Une chute spectaculaire de la consommation d’eau
Selon les données publiées par l’agence municipale chargée de l’eau et des égouts de New York (NYC Water), la consommation d’eau a diminué de façon notable pendant la durée du show de Bad Bunny. Dans les 5 grands secteurs de la ville – Manhattan, Brooklyn, Queens, le Bronx et Staten Island – l’usage domestique s’est effondré, signe que des millions de personnes sont restées immobiles, rivées à leurs écrans.
NYC saw a significant reduction in water usage throughout the five boroughs during the Super Bowl’s #BadBunny halftime show yesterday, but in the 15 minutes right after the show ended, there was a spike in usage equivalent to 761,719 toilets flushing across town.#SBLX
— NYC Water (@NYCWater) February 9, 2026
Le phénomène du « superflush » en pleine lumière
À la fin de la performance de Bad Bunny (avec Lady Gaga), la ville a connu un pic d’activité soudain : dans les 15 minutes suivantes, NYC Water a enregistré une augmentation spectaculaire de la demande en eau, équivalente à près de 762 000 chasses d’eau tirées presque simultanément.

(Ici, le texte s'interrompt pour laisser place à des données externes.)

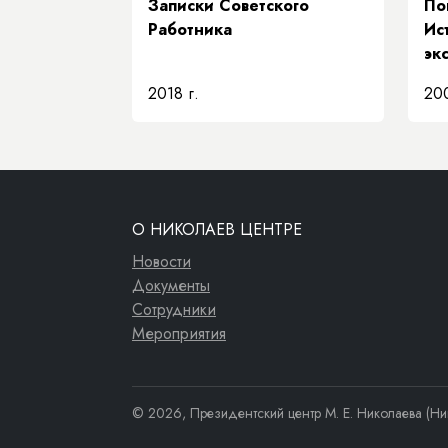
Записки Советского
По
Работника
Ис
эк
2018 г.
200
О НИКОЛАЕВ ЦЕНТРЕ
Новости
Документы
Сотрудники
Мероприятия
© 2026, Президентский центр М. Е. Николаева (Ни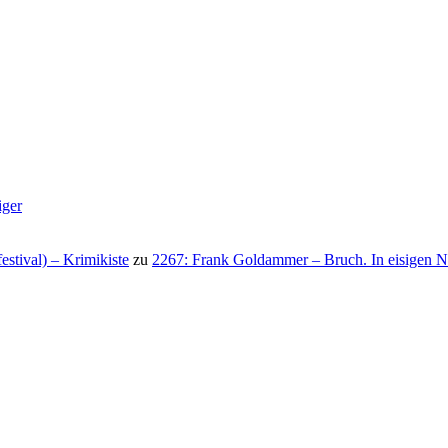
iger
stival) – Krimikiste
zu
2267: Frank Goldammer – Bruch. In eisigen N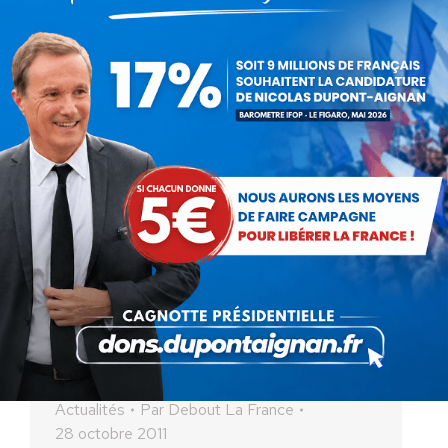
28 octobre 2011
Les Argentins votent pour la
démondialisation
Actualités
Par
Debout La France
28 octobre 2011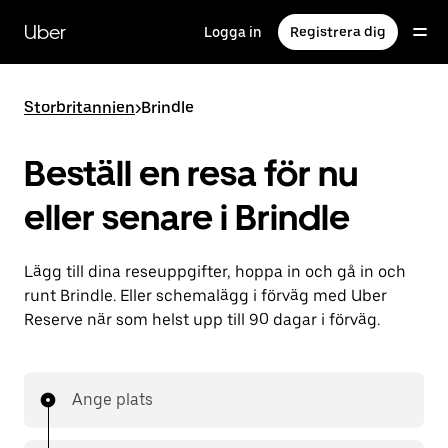
Hoppa
till
Uber
Logga in
Registrera dig
huvudinnehållet
Storbritannien
>
Brindle
Beställ en resa för nu
eller senare i Brindle
Lägg till dina reseuppgifter, hoppa in och gå in och
runt Brindle. Eller schemalägg i förväg med Uber
Reserve när som helst upp till 90 dagar i förväg.
Ange plats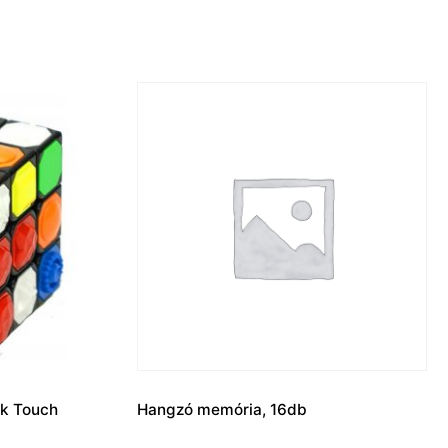
ik Touch
Hangzó memória, 16db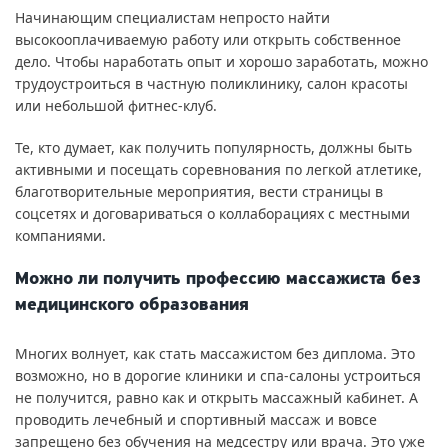
Начинающим специалистам непросто найти
высокооплачиваемую работу или открыть собственное
дело. Чтобы наработать опыт и хорошо заработать, можно
трудоустроиться в частную поликлинику, салон красоты
или небольшой фитнес-клуб.
Те, кто думает, как получить популярность, должны быть
активными и посещать соревнования по легкой атлетике,
благотворительные мероприятия, вести страницы в
соцсетях и договариваться о коллаборациях с местными
компаниями.
Можно ли получить профессию массажиста без
медицинского образования
Многих волнует, как стать массажистом без диплома. Это
возможно, но в дорогие клиники и спа-салоны устроиться
не получится, равно как и открыть массажный кабинет. А
проводить лечебный и спортивный массаж и вовсе
запрещено без обучения на медсестру или врача. Это уже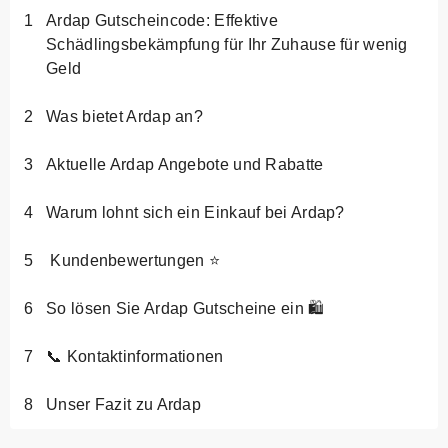
Ardap Gutscheincode: Effektive
Schädlingsbekämpfung für Ihr Zuhause für wenig
Geld
Was bietet Ardap an?
Aktuelle Ardap Angebote und Rabatte
Warum lohnt sich ein Einkauf bei Ardap?
Kundenbewertungen ⭐
So lösen Sie Ardap Gutscheine ein 🛍️
📞 Kontaktinformationen
Unser Fazit zu Ardap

Ce type de pic, surnommé « superflush », est observé depuis des décennies lors de grands événements télévisés, du Super Bowl aux Jeux olympiques, quand des millions de personnes reprennent leurs habitudes d’un coup.
Une synchronisation qui dit beaucoup sur l’attention collective
Ce phénomène n’a rien de dangereux pour les réseaux de canalisations, qui sont conçus pour absorber ces variations extrêmes. Il illustre par contre de manière frappante la synchronisation des comportements dans une mégapole entière. Pendant que Bad Bunny capturait l’attention de la ville, les routines quotidiennes étaient mises en pause ; dès que le spectacle se termine, tout le monde revient à ses activités en même temps.
Un impact au‑delà des tuyaux
L’effet de la performance ne s’est pas limité aux compteurs d’eau. Les plateformes de streaming ont enregistré des pics d’écoute dans les minutes suivant la mi‑temps, signe que le show de Bad Bunny (avec Lady Gaga) a généré un intérêt immédiat et intense bien au‑delà du stade où il avait lieu. Avec plus de 135 millions de téléspectateurs dans le monde, cette mi‑temps a battu des records d’audience, contribuant à ce phénomène culturel et comportemental unique.
En définitive, le show de Bad Bunny (avec Lady Gaga) au Super Bowl LX n’a pas seulement été un moment musical marquant : il a aussi servi de révélateur social, montrant comment un événement culturel peut synchroniser les comportements d’une métropole entière – jusqu’au plus humble des gestes quotidiens.